Mantle grew up in Oklahoma. His father and uncles worked in the nickle mines, and died young. Mantle was apparently convinced that it was genetics, not environmental exposure, so he was sure he would die young also; that outlook contributed to his hard-living lifestyle. Imagine how good he might have been if he hadn't played "half" of his games with a hangover.

Comment 15 Apr 2017

you lost me at the "Steroid Kid".

I hear ya. 

From what I've read, Bonds didn't start on the juice until after 1998, when Mark McGwire hit 70 HR.

By that time, Bonds had already won 3 MVPs and 8 Gold Gloves, had 12 seasons of 28+ stolen bases, and led the league in OPS+ 4 times. Once the the steroids kicked in, his numbers were cartoonish (to match his head). He's 3rd all-time in career OPS+ (182) but there's no question that steroids inflated that number by a bunch.

Comment 15 Apr 2017

However, I would not say Aaron was any better than Ted defensively or baserunning.

(All stats courtesy of the excellent www.baseball-reference.com.)

Aaron's wheel's were gone by the time his career ended, but for his career, he had 240 stolen bases, and was caught 73 times, for an outstanding 77.3% percentage; he had 6 seasons of 20+ stolen bases.

Williams managed 24 stolen bases, and was caught 17 times, in his entire career.
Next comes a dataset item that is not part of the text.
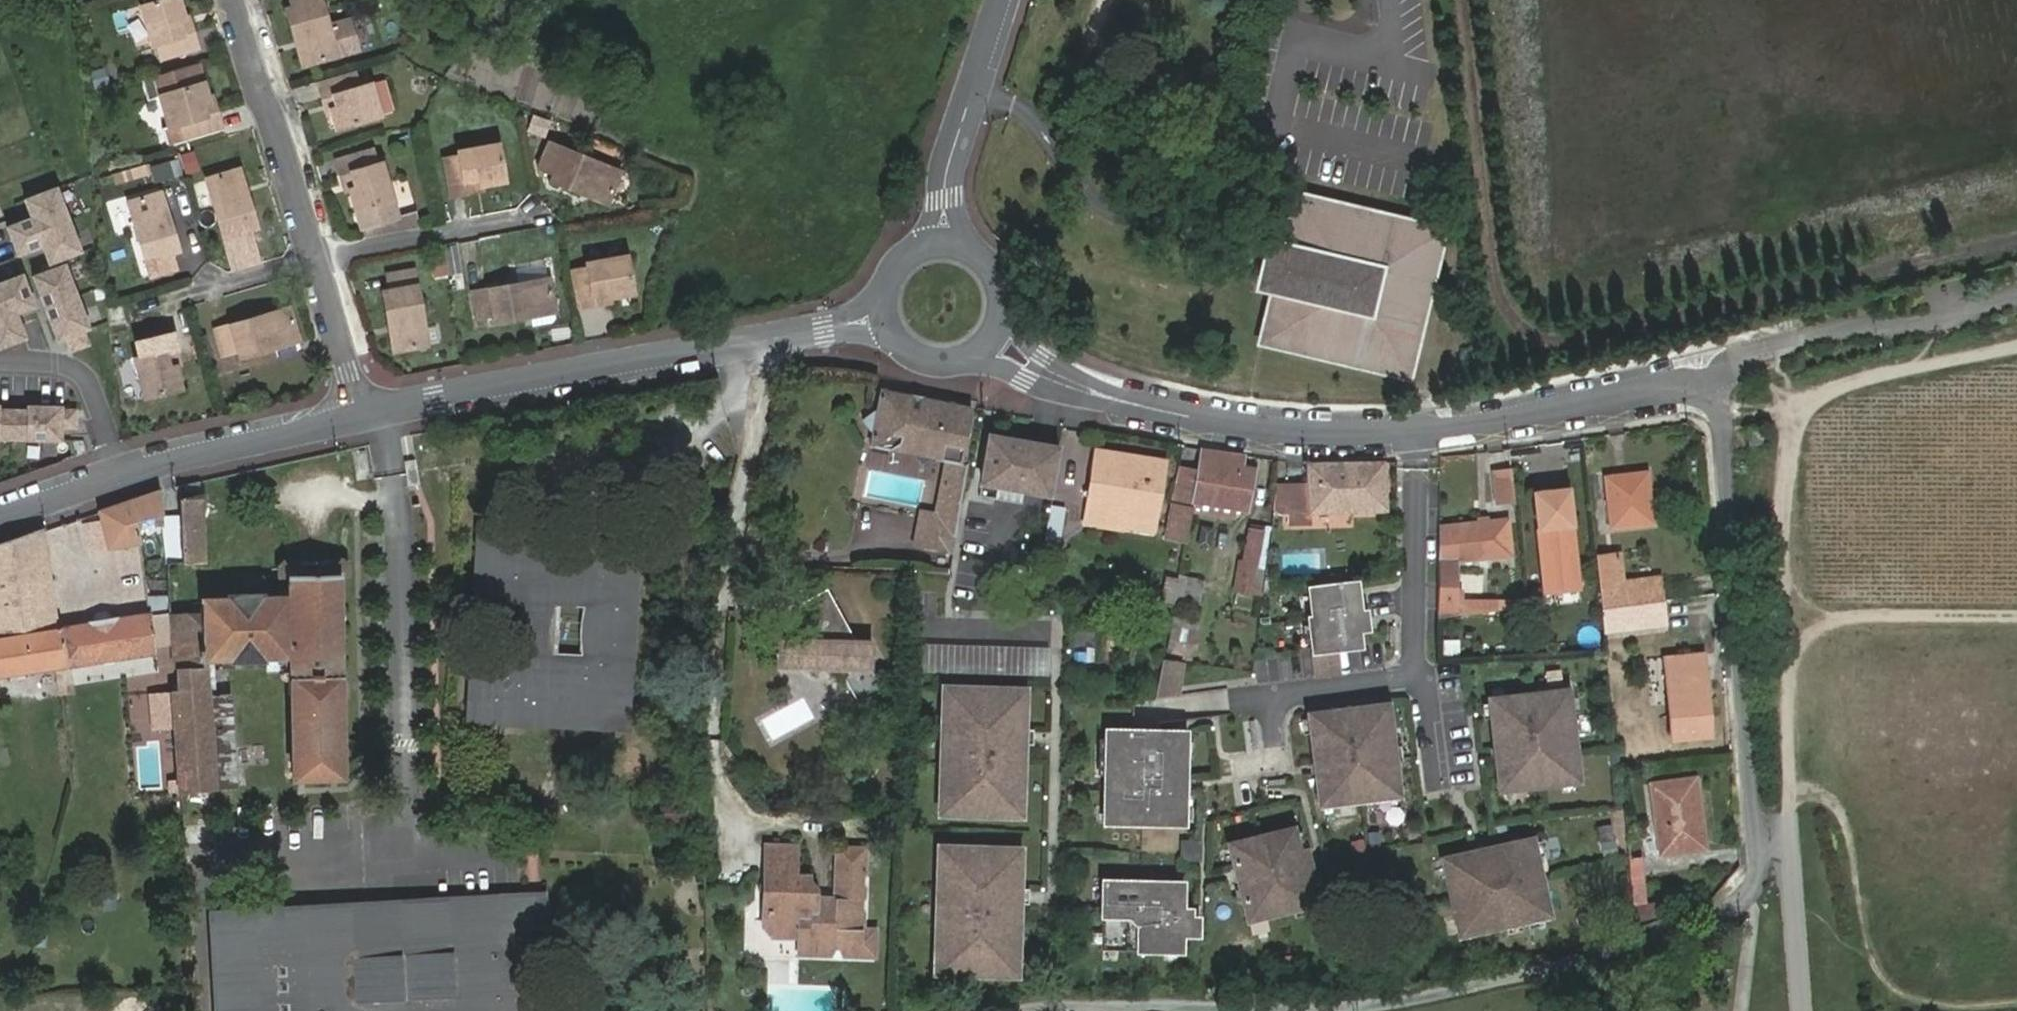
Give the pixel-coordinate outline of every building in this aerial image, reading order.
[(184,19),(178,0),(164,0),(139,8),(151,47),(157,45),(161,59),(198,48),(193,34),(183,37),(177,21),(184,19)] [(294,7),(286,10),(296,44),(305,43),(311,65),(358,52),(348,18),(327,24),(320,0),(292,0),(294,7)] [(188,18),(184,19),(177,21),(183,37),(193,34),(188,18)] [(305,43),(296,44),(302,68),(311,65),(305,43)] [(196,62),(138,79),(144,97),(157,93),(167,126),(159,128),(163,144),(182,138),(220,126),(216,111),(206,114),(202,103),(208,102),(206,96),(201,80),(196,62)] [(83,73),(89,91),(110,84),(103,66),(83,73)] [(352,73),(315,83),(320,100),(330,97),(334,109),(330,114),(334,129),(377,116),(377,114),(402,107),(394,77),(368,84),(357,87),(352,73)] [(211,95),(206,96),(208,102),(202,103),(206,114),(216,111),(211,95)] [(329,111),(334,109),(330,97),(320,100),(325,115),(330,114),(329,111)] [(588,185),(611,195),(620,168),(548,140),(538,165),(553,171),(550,178),(585,192),(588,185)] [(480,177),(481,183),(503,179),(496,141),(459,148),(460,153),(443,156),(450,193),(467,190),(465,179),(480,177)] [(334,159),(338,171),(346,169),(351,184),(347,186),(358,229),(397,216),(379,160),(375,161),(371,148),(334,159)] [(177,159),(148,165),(152,183),(181,176),(177,159)] [(240,167),(233,169),(240,193),(246,191),(240,167)] [(240,193),(233,169),(206,177),(227,250),(254,243),(250,226),(256,225),(246,191),(240,193)] [(346,169),(338,171),(343,186),(347,186),(351,184),(346,169)] [(482,187),(481,183),(480,177),(465,179),(467,190),(482,187)] [(607,202),(611,195),(588,185),(585,192),(607,202)] [(55,189),(23,201),(31,219),(7,228),(11,242),(68,220),(55,189)] [(161,191),(155,192),(162,216),(168,215),(161,191)] [(162,216),(155,192),(128,200),(149,273),(176,266),(172,249),(177,249),(168,215),(162,216)] [(1437,228),(1297,196),(1265,339),(1404,371),(1437,228)] [(41,247),(48,265),(80,252),(68,220),(11,242),(17,256),(41,247)] [(609,287),(610,294),(632,290),(625,252),(585,259),(587,265),(572,267),(579,304),(595,302),(592,290),(609,287)] [(429,256),(432,277),(447,275),(444,254),(429,256)] [(65,264),(34,276),(46,309),(78,297),(65,264)] [(381,289),(387,324),(393,324),(398,346),(425,341),(413,268),(385,273),(387,288),(381,289)] [(33,307),(20,275),(0,283),(0,318),(10,343),(24,337),(15,313),(33,307)] [(547,275),(472,288),(476,315),(491,313),(492,319),(528,313),(529,323),(550,319),(553,314),(547,275)] [(610,299),(610,294),(609,287),(592,290),(595,302),(610,299)] [(90,328),(78,297),(46,309),(58,340),(68,337),(84,331),(90,328)] [(273,339),(298,332),(289,306),(217,327),(225,354),(239,351),(241,357),(276,347),(273,339)] [(10,343),(0,318),(0,347),(10,343)] [(393,324),(387,324),(391,347),(398,346),(393,324)] [(89,344),(84,331),(68,337),(72,350),(89,344)] [(167,349),(177,347),(173,332),(136,341),(140,355),(135,357),(145,397),(183,388),(177,364),(172,365),(167,349)] [(300,340),(298,332),(273,339),(276,347),(300,340)] [(181,363),(177,347),(167,349),(172,365),(177,364),(181,363)] [(961,491),(966,467),(959,465),(970,411),(952,407),(952,404),(882,389),(878,407),(861,418),(872,435),(870,445),(889,449),(901,441),(906,441),(911,454),(916,466),(930,459),(944,462),(948,463),(943,490),(939,489),(933,519),(918,516),(913,547),(950,554),(955,527),(961,491)] [(12,442),(12,409),(0,409),(0,442),(12,442)] [(75,410),(61,410),(60,429),(75,429),(75,410)] [(991,435),(983,482),(1052,494),(1060,447),(991,435)] [(1089,517),(1118,522),(1119,515),(1128,455),(1101,450),(1097,471),(1105,473),(1100,501),(1093,499),(1089,517)] [(1197,486),(1174,483),(1169,505),(1171,505),(1192,509),(1193,502),(1236,509),(1245,511),(1253,468),(1241,466),(1243,456),(1203,451),(1197,486)] [(1128,455),(1119,515),(1158,522),(1169,462),(1128,455)] [(948,463),(944,462),(939,489),(943,490),(948,463)] [(1277,484),(1269,549),(1282,552),(1287,519),(1307,522),(1309,510),(1388,510),(1385,462),(1309,462),(1308,483),(1277,484)] [(1509,470),(1494,471),(1497,501),(1513,500),(1509,470)] [(1097,471),(1093,499),(1100,501),(1105,473),(1097,471)] [(1606,478),(1612,527),(1651,523),(1646,474),(1606,478)] [(200,481),(185,485),(187,498),(203,494),(200,481)] [(1549,498),(1535,499),(1545,641),(1578,639),(1568,490),(1549,492),(1549,498)] [(165,529),(160,492),(100,511),(106,548),(139,544),(134,522),(154,520),(156,530),(165,529)] [(187,498),(180,498),(183,562),(205,561),(203,497),(187,498)] [(1067,505),(1051,502),(1045,537),(1061,540),(1067,505)] [(1193,502),(1192,513),(1234,520),(1236,509),(1193,502)] [(1164,540),(1185,545),(1192,513),(1192,509),(1171,505),(1164,540)] [(1509,553),(1505,521),(1439,526),(1438,615),(1524,608),(1524,601),(1455,606),(1454,558),(1509,553)] [(1248,527),(1240,568),(1256,571),(1264,530),(1248,527)] [(0,544),(0,674),(61,666),(62,669),(153,658),(148,619),(55,625),(42,531),(0,544)] [(628,542),(484,536),(482,592),(528,595),(526,662),(524,717),(621,721),(628,542)] [(1615,555),(1595,558),(1598,586),(1619,583),(1615,555)] [(200,612),(171,614),(173,668),(177,668),(178,688),(170,691),(177,793),(212,791),(207,696),(205,665),(289,656),(293,781),(341,779),(336,576),(345,575),(345,563),(337,560),(285,562),(276,567),(277,578),(288,578),(289,596),(262,597),(262,594),(225,595),(226,597),(201,598),(200,612)] [(1256,571),(1240,568),(1236,590),(1263,595),(1265,573),(1256,571)] [(1179,578),(1173,608),(1195,614),(1203,579),(1180,573),(1179,578)] [(1173,608),(1179,578),(1162,575),(1157,605),(1173,608)] [(1356,578),(1309,585),(1313,615),(1309,615),(1315,674),(1338,671),(1335,646),(1360,644),(1358,627),(1346,628),(1344,612),(1360,610),(1356,578)] [(1619,583),(1598,586),(1601,608),(1660,602),(1657,579),(1619,583)] [(884,689),(873,668),(859,641),(831,588),(806,602),(815,619),(802,639),(780,638),(779,644),(776,644),(775,661),(779,661),(779,667),(841,670),(858,703),(884,689)] [(165,593),(146,598),(149,612),(168,608),(165,593)] [(1660,602),(1601,608),(1603,632),(1662,626),(1660,602)] [(1360,610),(1344,612),(1346,628),(1358,627),(1362,626),(1360,610)] [(1196,621),(1172,616),(1165,650),(1189,656),(1196,621)] [(859,641),(873,668),(873,654),(874,641),(866,641),(859,641)] [(919,641),(917,669),(1048,677),(1050,649),(919,641)] [(1182,655),(1165,651),(1157,693),(1179,686),(1182,655)] [(1257,678),(1302,678),(1302,654),(1257,654),(1257,678)] [(1663,659),(1665,675),(1693,673),(1694,690),(1699,690),(1696,656),(1663,659)] [(524,717),(526,662),(479,659),(477,714),(524,717)] [(70,669),(53,672),(57,697),(74,693),(70,669)] [(1693,673),(1665,675),(1670,739),(1702,737),(1699,690),(1694,690),(1693,673)] [(1013,686),(952,685),(951,707),(941,707),(939,792),(949,792),(948,811),(1010,813),(1010,794),(1020,795),(1021,738),(1022,708),(1012,709),(1013,686)] [(942,685),(941,707),(951,707),(952,685),(942,685)] [(1013,686),(1012,709),(1022,708),(1023,687),(1013,686)] [(1487,697),(1497,789),(1577,782),(1567,689),(1487,697)] [(207,696),(212,791),(233,790),(226,696),(207,696)] [(805,696),(760,717),(770,739),(815,718),(805,696)] [(1386,701),(1307,711),(1318,803),(1398,794),(1386,701)] [(1146,726),(1104,725),(1102,818),(1182,820),(1184,727),(1146,726)] [(1649,785),(1654,832),(1657,856),(1705,851),(1694,781),(1649,785)] [(939,792),(939,811),(948,811),(949,792),(939,792)] [(1010,794),(1010,813),(1020,813),(1020,795),(1010,794)] [(1244,917),(1309,902),(1291,824),(1225,840),(1244,917)] [(1657,856),(1654,832),(1644,833),(1645,843),(1640,844),(1642,858),(1657,856)] [(1439,857),(1455,934),(1546,914),(1530,837),(1439,857)] [(1197,838),(1179,839),(1180,856),(1198,856),(1197,838)] [(768,915),(761,915),(761,924),(776,937),(796,937),(796,953),(830,954),(832,950),(837,950),(840,955),(872,956),(873,928),(860,928),(861,911),(856,908),(856,900),(861,896),(862,888),(858,884),(858,875),(862,871),(863,846),(833,845),(832,896),(812,895),(813,888),(805,880),(805,875),(793,875),(794,844),(763,843),(762,903),(768,902),(768,915)] [(1009,845),(947,844),(947,865),(937,865),(935,951),(944,951),(944,971),(1005,972),(1006,953),(1016,953),(1017,896),(1018,867),(1008,867),(1009,845)] [(938,844),(937,865),(947,865),(947,844),(938,844)] [(1009,845),(1008,867),(1018,867),(1018,846),(1009,845)] [(1179,878),(1101,877),(1100,946),(1178,946),(1179,878)] [(1632,890),(1633,904),(1645,901),(1642,887),(1632,890)] [(1645,901),(1633,904),(1635,920),(1662,914),(1659,899),(1645,901)] [(528,903),(503,905),(505,948),(531,946),(528,903)] [(220,922),(226,1010),(535,1010),(531,946),(505,948),(503,905),(220,922)] [(935,951),(934,970),(944,971),(944,951),(935,951)] [(1006,953),(1005,972),(1015,972),(1016,953),(1006,953)]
As for defense, I will concede that there are some issues with defensive metrics, but: Williams posted a positive dWAR in just 1 of his 19 seasons; Aaron posted a positive dWAR in 8 of his 23 seasons, and won 3 Gold Gloves. (Gold Gloves weren't awarded until 1957, the last 4 years of Williams' career; but, as far as I'm aware, he never had much of a reputation as a fielder.)

No question, though, that Williams could hit like few others. His OPS+ of 190 is second all time to Ruth's 206; Aaron is 24th at 155. 

(It's a common phenomenon that really great hitters' bats keep them playing long after their legs have gone, and we have a tendency to remember them as slugs on the basepaths and in the field; some of them could really cover ground before they hit 35 or so.)

Ruth has the cred, but his pitching career was done around the age of 23-24 if memory serves.

True, Ruth's pitching career was effectively done after his age 24 season, but he had 28 starts as a 20-yr old; in his age 20-22 seasons, he won 18, 23, and 24 games, and led the league in ERA as a 21-yr old.  He wasn't just a guy who could pitch; he was a very good pitcher. He just happened to be an other-worldly hitter who was too valuable not to play every day. (Wasn't much of a baserunner, though; had 123 career SB, and at least 117 CS (apparently CS wasn't recorded until 1920.)

Comment 14 Apr 2017

And it seems to me that Ted may have been the best ever as an all-around player, with average and power and all of it. 

Williams is probably my favorite "historical" player, but I think it's a stretch to consider him the best "all-around" player. He was a fantastic hitter, and he had a good arm, but he was not a good baserunner or defensive outfielder.

My list of candidates for best "all-around" player; Babe Ruth (was an accomplished pitcher as well as a hitter), Barry Bonds, Willie Mays; with Hank Aaron and Ty Cobb just outside that group.

Comment 11 Apr 2017

If the offense succeeds in throwing the ball around the yard, will that be a vindication of the QBs and Zone6, or an indictment of the new DB's?